Available data –

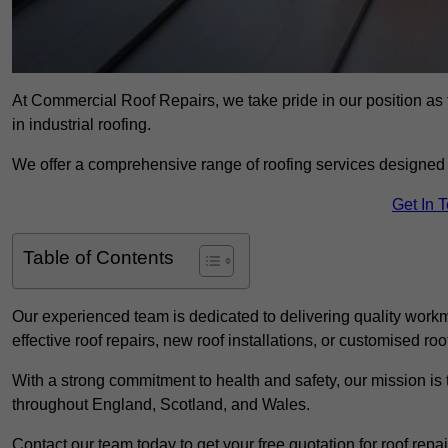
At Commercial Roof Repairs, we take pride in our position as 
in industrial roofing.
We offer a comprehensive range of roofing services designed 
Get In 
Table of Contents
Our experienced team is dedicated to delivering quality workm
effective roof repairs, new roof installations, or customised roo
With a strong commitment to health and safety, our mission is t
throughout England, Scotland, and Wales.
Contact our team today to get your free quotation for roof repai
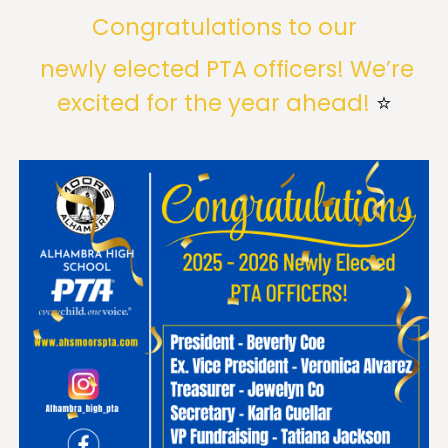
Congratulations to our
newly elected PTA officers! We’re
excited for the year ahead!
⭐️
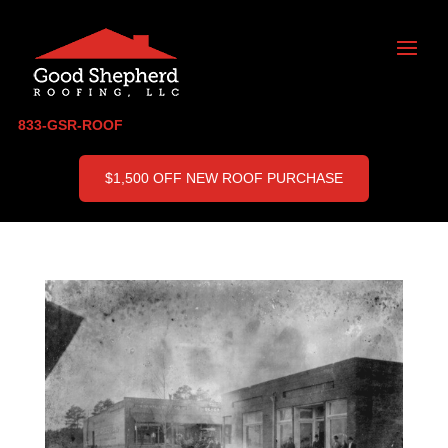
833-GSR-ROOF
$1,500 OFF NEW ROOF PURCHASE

Assigned task –
Can you update all the rows above by changing "team" to "crew", leaving everything else unchanged and the pictures out?

Reply to the exercise –
At Commercial Roof Repairs, we take pride in our position as 
in industrial roofing.
We offer a comprehensive range of roofing services designed 
Get In 
Table of Contents
Our experienced crew is dedicated to delivering quality workm
effective roof repairs, new roof installations, or customised roo
With a strong commitment to health and safety, our mission is t
throughout England, Scotland, and Wales.
Contact our crew today to get your free quotation for roof repai
Congratulations to our
newly elected PTA officers! We’re
excited for the year ahead!
⭐️
833-GSR-ROOF
$1,500 OFF NEW ROOF PURCHASE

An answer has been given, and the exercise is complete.